Türkiye’de dinler tarihi alanında önemli çalışmalar yapan İlahiyatçı Prof. Dr. Harun Güngör vefat etti. Acı haberi sosyal medya hesabı üzerinden duyuran Ankara Üniversitesi İlahiyat Fakültesi Profesörü İbrahim Maraş “Gerçekten büyük bir hüzün yılı yaşıyoruz. Türk dünyası ve Türk dini tarihi konusunda dünyaca meşhur İlahiyatçılarımızdan Dinler Tarihi Profesörü Harun Güngör hocamız rahmet-i Rahman'a kavuşmuştur. Ruhu şad, mekanı cennet olsun. Hepimizin başı sağ olsun” ifadelerini kullandı.
Güngör’ün cenazesi yarın Kayseri Sarıoğlan Üzerlik köyünde öğle namazını müteakip kılınacak cenaze namazının ardından toprağa verilecek.
Prof. Dr. Güngör, din felsefesi, din antropolojisi, din fenomenolojisi, İslam ekonomik bilimleri gibi birçok konuda birikim sahibi bir isimdi
PROF. DR. HARUN GÜNGÖR KİMDİR?
Harun Güngör tanınmış bir dinler tarihi araştırmacısıdır. Kayseri-1949 doğumludur. 1974 yılında Kayseri Erciyes Üniversitesi Yüksek İslam Enstitüsü’nden Lisansını almış olup, "Gagauzların dini inanışları üzerine bir araştırma" başlıklı doktora tezini Ankara Üniversitesi İlahiyat Fakültesinde Prof. Hikmet Tanyu'nun danışmanlığında 1982 yılında tamamlamıştır. Çalışmalarının büyük bölümü Türklerin dini tarihi üzerinedir. Alanında kaleme aldığı eserlerden bazıları şunlardır:
Dünden bugüne Gagauzlar, Türk bodun bilimi araştırmaları, Başlangıçtan günümüze Türklerin dini tarihi, Laiklik din ve Türkiye.

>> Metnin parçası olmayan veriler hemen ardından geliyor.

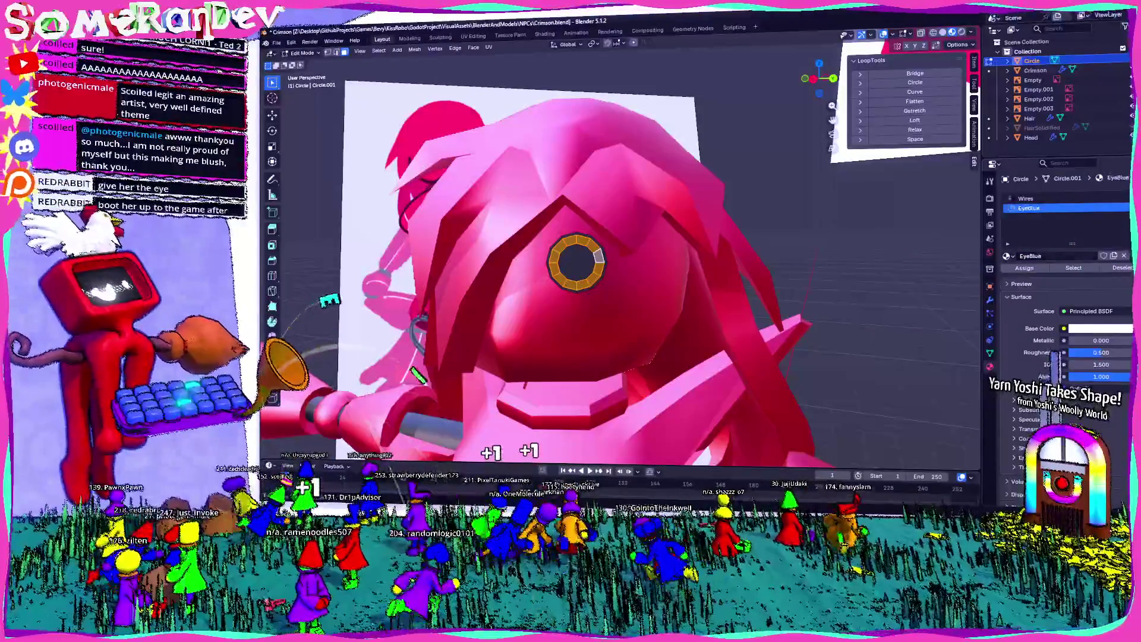
{"action": "middle_click_drag", "start_coordinate": [595, 268], "coordinate": [654, 261]}
{"action": "left_click", "coordinate": [1100, 328]}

Meslektaşları ve öğrencileri tarafından hazırlanan Harun Güngör Armağanı isimli kitapta kendisi şu sözlerle tanıtılmıştır:
Prof. Dr. Harun Güngör Türk din tarihi alanında bir ekol yaratmış olan Prof. Dr. Hikmet Tanyu’nun danışmanlığında Gagauzların dini hayatı ile ilgili hazırladığı doktora teziyle akademik hayata atılmış, otuz yıla yakın bir süreyle genelde dinler tarihi özelde eski ve çağdaş Türklerin dini inanışları üzerinde çalışmış bir bilim adamıdır. Çok okuyan verimli bir araştırmacı olması yanında iyi gözlem yapması da inanç sistemlerini doğru yorumlamasını sağlamıştır. Prof.Dr. Harun Güngör, çalışkanlığı, dürüstlüğü doğru sözlülüğü ve düşündükleriyle okuduklarını çevresiyle paylaşmasıyla dikkati çekmiş; Türk dünyasıyla yakından ilgilenmiş, her fırsatta bu coğrafyaya hizmet etmeyi İlke edinmiş, bu alanda çalışacak genç bilim adamlarına elinden gelen her türlü yardımı yapmıştır. Anadolu’nun küçük bir Türkmen köyünden çıkıp uluslararası üne sahip bir bilim adamı olma başarısı gösteren Güngör sözü dinlenir, aşı yenir, sorulduğunda cevap alınır bir insandır.